Sunny MM, von Mühlenen A. Atten. Percept. Psychophys. 2014; 76(2): 508-518.

Affiliation

Cognitive Science Program, IIT Gandhinagar, VGEC Campus, Chandkheda, 382424, Ahmedabad, India, m.m.sunny@iitgn.ac.in.

Copyright

(Copyright © 2014, Holtzbrinck Springer Nature Publishing Group)

DOI

10.3758/s13414-013-0587-x

PMID

24264514

Abstract

Sunny and von Mühlenen (Psychonomic Bulletin & Review, 18, 1050-1056, 2011) showed that an onset of motion captured attention only when the motion was jerky (refreshed at 8 or 17 Hz), but not when it was smooth (33 or 100 Hz). However, it remained unclear why the onset of jerky motion captures attention. In the present study, we systematically tested the role of different aspects of jerky motion in capturing attention.

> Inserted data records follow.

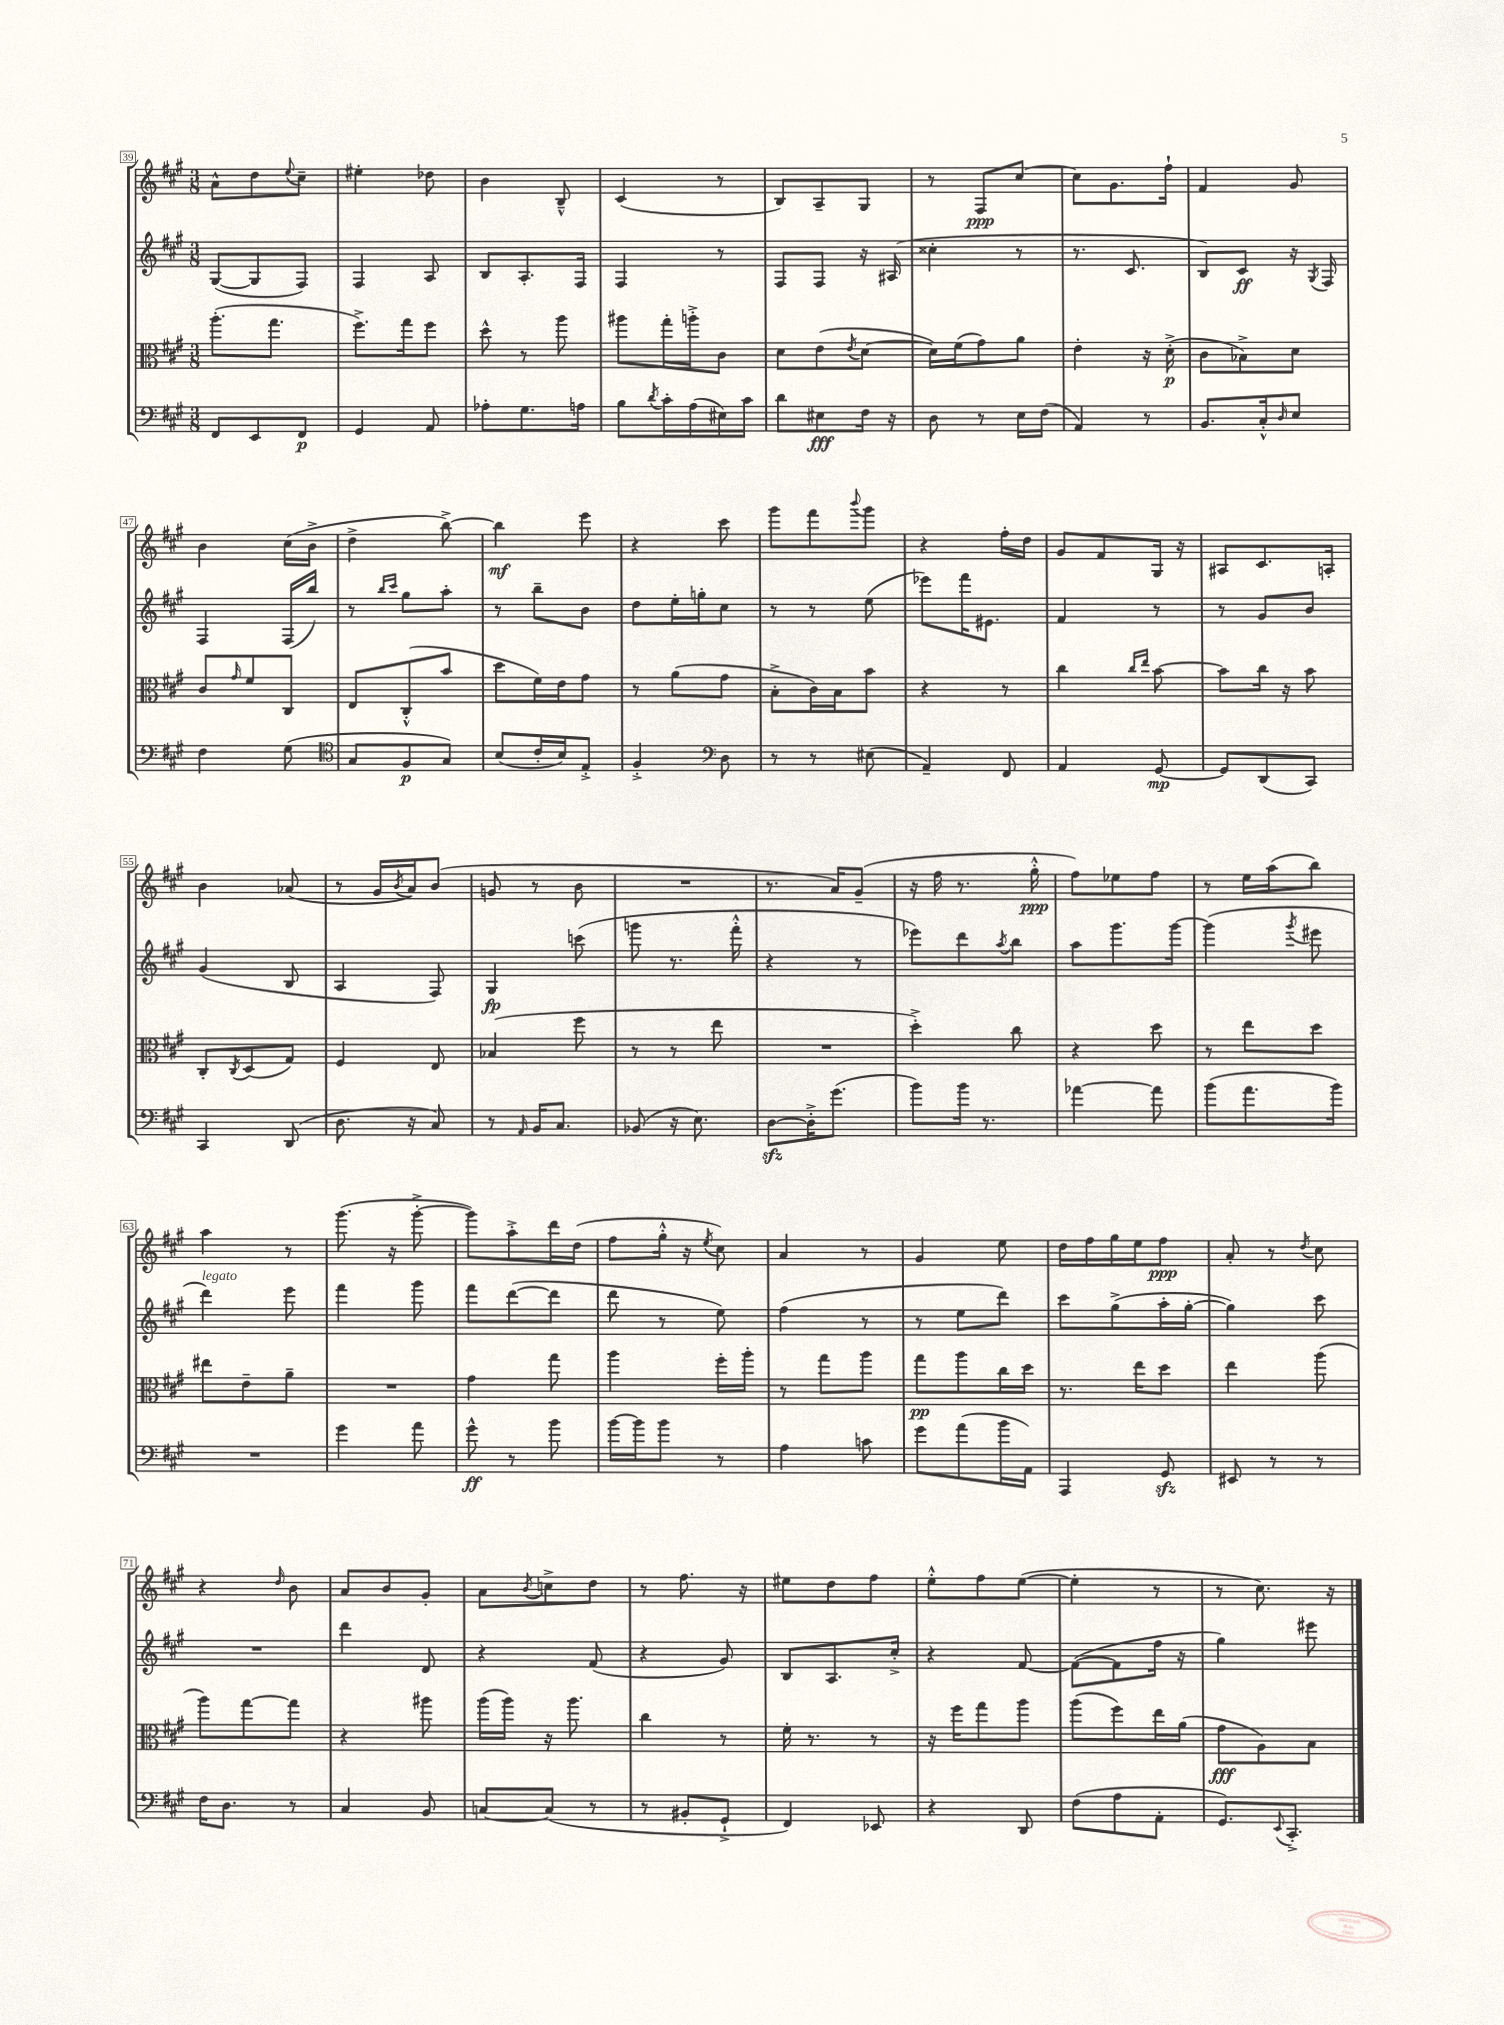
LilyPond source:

<<
\new StaffGroup <<
\new Staff = "s0" {
    \clef treble \key a \major \numericTimeSignature \time 3/8
    a'8-^ d''8 \appoggiatura { e''8 } cis''8-- |
    eis''4-. des''8 |
    b'4 b8---^ |
    cis'4( r8 |
    b8) a8-- gis8 |
    r8 fis8\ppp cis''8~ |
    cis''8 gis'8. fis''16-! |
    fis'4 gis'8 |
    b'4 cis''16( b'16-> |
    d''4-> b''8~->) |
    b''4\mf e'''8 |
    r4 cis'''8 |
    gis'''8 fis'''8 \appoggiatura { b'''8 } gis'''8 |
    r4 fis''16-. d''16 |
    gis'8 fis'8 gis16 r16 |
    ais8 cis'8. a16-. |
    b'4 aes'8( |
    r8 gis'16 \acciaccatura { b'8 } a'16) b'8( |
    g'8 r8 b'8 |
    R4. |
    r8. a'16) gis'8--( |
    r16 fis''16 r8. gis''16-.-^\ppp |
    fis''8) ees''8 fis''8 |
    r8 e''16 a''16( b''8) |
    a''4 r8 |
    gis'''8.( r16 gis'''8~-.-> |
    gis'''8) a''8-.-> d'''16 d''16( |
    fis''8 gis''16-.-^ r16 \acciaccatura { e''8 } cis''8) |
    a'4 r8 |
    gis'4 e''8 |
    d''16 fis''16 gis''16 e''16 fis''8\ppp |
    a'8-. r8 \acciaccatura { d''8 } cis''8 |
    r4 \grace { d''16 } b'8 |
    a'8 b'8 gis'8-. |
    a'8 \acciaccatura { b'8 } c''8-> d''8 |
    r8 fis''8. r16 |
    eis''8 d''8 fis''8 |
    e''8-.-^ fis''8 e''8~( |
    e''4-. r8 |
    r8 cis''8.) r16 \bar "|." |
}
\new Staff = "s1" {
    \clef treble \key a \major \numericTimeSignature \time 3/8
    gis8~( gis8 fis8) |
    fis4 a8 |
    b8 a8.-. fis16 |
    fis4 r8 |
    fis8 fis8 r16 ais16( |
    cisis''4-. r8 |
    r8. cis'8. |
    b8) cis'8\ff r16 \acciaccatura { gis8 } fis16 |
    fis4 fis16( b''16) |
    r8 \grace { b''16 cis'''16 } gis''8 a''8-. |
    r8 b''8-- b'8 |
    d''8 e''16-. g''16-. cis''8 |
    r8 r8 e''8( |
    ees'''8) fis'''16 eis'8. |
    fis'4 r8 |
    r8 gis'8 b'8 |
    gis'4( b8 |
    a4 fis8) |
    gis4\fp c'''8( |
    g'''8 r8. fis'''16-.-^ |
    r4 r8 |
    ees'''8) d'''8 \acciaccatura { a''8 } b''8 |
    a''8 gis'''8. gis'''16~ |
    gis'''4( \acciaccatura { gis'''8 } eis'''8 |
    d'''4^\markup { \italic "legato" }) e'''8 |
    fis'''4 gis'''8 |
    fis'''8 d'''8~( d'''8 |
    d'''8 r8 e''8) |
    fis''4( r8 |
    r8 e''8 d'''8) |
    cis'''8 gis''8->( a''16-. gis''16~-. |
    gis''4) cis'''8 |
    R4. |
    d'''4 d'8 |
    r4 fis'8( |
    r4 gis'8) |
    b8 a8. cis''16-.-> |
    r4 fis'8~ |
    fis'8~( fis'8 fis''16 r16 |
    gis''4) eis'''8 \bar "|." |
}
\new Staff = "s2" {
    \clef alto \key a \major \numericTimeSignature \time 3/8
    a''8.-.( gis''8. |
    fis''8.->) gis''16 fis''8 |
    d''8-^ r8 a''8 |
    ais''8 gis''16-. a''16-.-> cis'8 |
    d'8 e'8( \acciaccatura { e'8 } d'8~ |
    d'16) fis'16( gis'8) a'8 |
    e'4-. r16 d'16-.->\p( |
    cis'8 bes8->) d'8 |
    cis'8 \grace { gis'16 } fis'8 cis8 |
    e8 cis8-.-^( b'8 |
    d''8 fis'16) e'16 gis'8 |
    r8 a'8( gis'8 |
    b8-.-> cis'16) b16 b'8 |
    r4 r8 |
    cis''4 \grace { cis''16 e''16 } b'8~ |
    b'8 cis''16 r16 b'8 |
    cis8-. \acciaccatura { cis8 } d8( gis8) |
    fis4 e8 |
    bes4( fis''8 |
    r8 r8 e''8 |
    R4. |
    d''4-.->) cis''8 |
    r4 d''8 |
    r8 e''8 d''8 |
    eis''8 e'8-- a'8-- |
    R4. |
    gis'4 gis''8 |
    a''4 fis''16-. a''16-. |
    r8 gis''8 a''8 |
    gis''8\pp a''8 cis''16 d''16 |
    r8. e''16 d''8 |
    e''4 a''8( |
    a''8) gis''8~ gis''8 |
    r4 ais''8 |
    a''16( a''16) r16 a''8. |
    cis''4 r8 |
    fis'16-. r8. r8 |
    r16 fis''16 gis''8 a''8 |
    a''8( fis''8) e''16 a'16( |
    gis'8\fff a8) b8 \bar "|." |
}
\new Staff = "s3" {
    \clef bass \key a \major \numericTimeSignature \time 3/8
    fis,8 e,8 fis,8\p |
    gis,4 a,8 |
    aes8-. gis8. a16 |
    b8 \acciaccatura { d'8 } cis'16-. a16( eis16) cis'16 |
    d'8 eis8\fff fis16 r16 |
    d8 r8 e16 fis16( |
    a,4) r8 |
    b,8. cis16-.-^ \grace { d16 } e8 |
    fis4 gis8( |
    \clef tenor gis8 fis8\p gis8) |
    b8( cis'16-. b16) e8-.-> |
    fis4-.-> \clef bass d8 |
    r8 r8 eis8( |
    a,4--) fis,8 |
    a,4 gis,8~\mp |
    gis,8 d,8( cis,8) |
    cis,4 d,8( |
    d8. r16 cis8) |
    r8 \grace { a,16 } b,16 cis8. |
    bes,8( r16 e8.) |
    d8~\sfz d16-.-> gis'8.( |
    b'8) b'16 r8. |
    aes'4~ aes'8 |
    b'8( a'8. b'16) |
    R4. |
    gis'4 a'8 |
    gis'8-^\ff r8 b'8 |
    b'16~ b'16 b'8 r8 |
    a4 c'8 |
    gis'8 a'8( b'16 a,16) |
    a,,4 gis,8\sfz |
    eis,8 r8 r8 |
    fis16 d8. r8 |
    cis4 b,8 |
    c8~ c8( r8 |
    r8 bis,8-. gis,8-!-> |
    fis,4) ees,8 |
    r4 d,8 |
    fis8( a8 a,8-. |
    gis,8.) \appoggiatura { e,8 } cis,8.-.-> \bar "|." |
}
>>
>>
\layout { \context { \Score currentBarNumber = #39 \override BarNumber.stencil = #(make-stencil-boxer 0.1 0.3 ly:text-interface::print) } }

Simple flicker without motion did not capture attention in the same way as jerky motion (Exp. 1). An abrupt displacement between 0.26° and 1.05° captured attention, irrespective of whether the stimulus subsequently continued to move smoothly (Exp. 2) or whether it remained stationary (Exps. 3 and 4). A displaced stimulus that was preceded briefly at the new location by a figure-8 placeholder did not capture attention (Exp. 5). These results are explained within a masking account, according to which abrupt onsets and abrupt displacements receive a processing advantage because they escape forward masking by the preceding figure-8 placeholders.